Material for the task: Begin

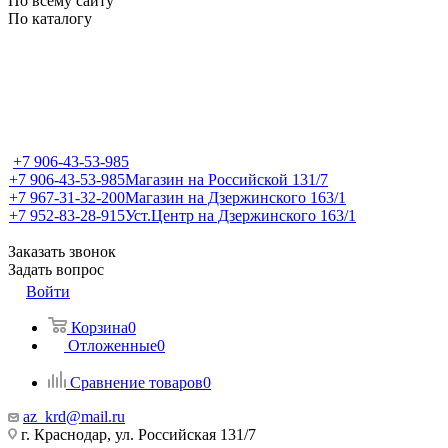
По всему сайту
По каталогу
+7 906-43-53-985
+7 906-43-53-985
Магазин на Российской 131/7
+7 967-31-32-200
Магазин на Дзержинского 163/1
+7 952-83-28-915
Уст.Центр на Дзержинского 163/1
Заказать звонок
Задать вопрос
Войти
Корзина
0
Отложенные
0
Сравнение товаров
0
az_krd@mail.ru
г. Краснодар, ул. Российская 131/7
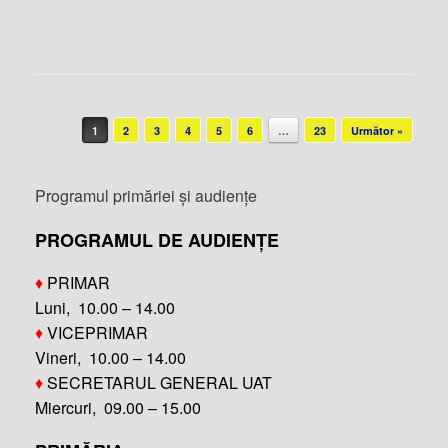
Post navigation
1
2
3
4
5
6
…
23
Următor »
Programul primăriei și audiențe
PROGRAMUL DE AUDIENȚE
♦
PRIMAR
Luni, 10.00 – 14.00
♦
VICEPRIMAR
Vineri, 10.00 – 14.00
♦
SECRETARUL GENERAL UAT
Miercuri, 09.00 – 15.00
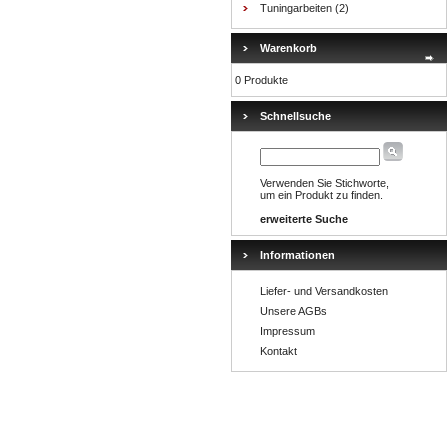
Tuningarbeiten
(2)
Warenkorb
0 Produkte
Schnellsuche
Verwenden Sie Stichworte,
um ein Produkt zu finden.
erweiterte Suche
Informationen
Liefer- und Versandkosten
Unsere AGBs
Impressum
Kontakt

Material for the task: End
Material for the task: Begin

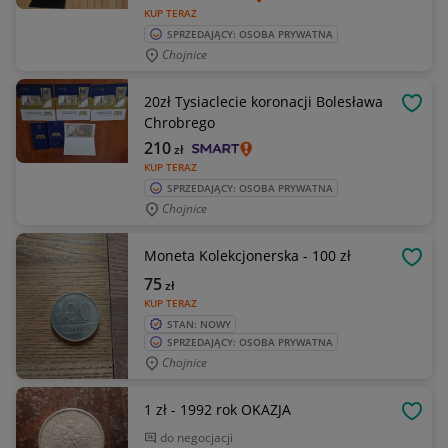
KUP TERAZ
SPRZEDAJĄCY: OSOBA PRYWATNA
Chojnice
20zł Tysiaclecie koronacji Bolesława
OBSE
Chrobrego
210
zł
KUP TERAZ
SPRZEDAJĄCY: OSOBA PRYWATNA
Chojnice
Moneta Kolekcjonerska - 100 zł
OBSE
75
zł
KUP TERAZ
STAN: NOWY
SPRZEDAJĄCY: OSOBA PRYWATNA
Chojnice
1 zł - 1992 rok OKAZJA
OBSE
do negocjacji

Material for the task: End

Find the word "Дзержинского" in the records and pull out each line that has it.

Магазин на Дзержинского 163/1
Уст.Центр на Дзержинского 163/1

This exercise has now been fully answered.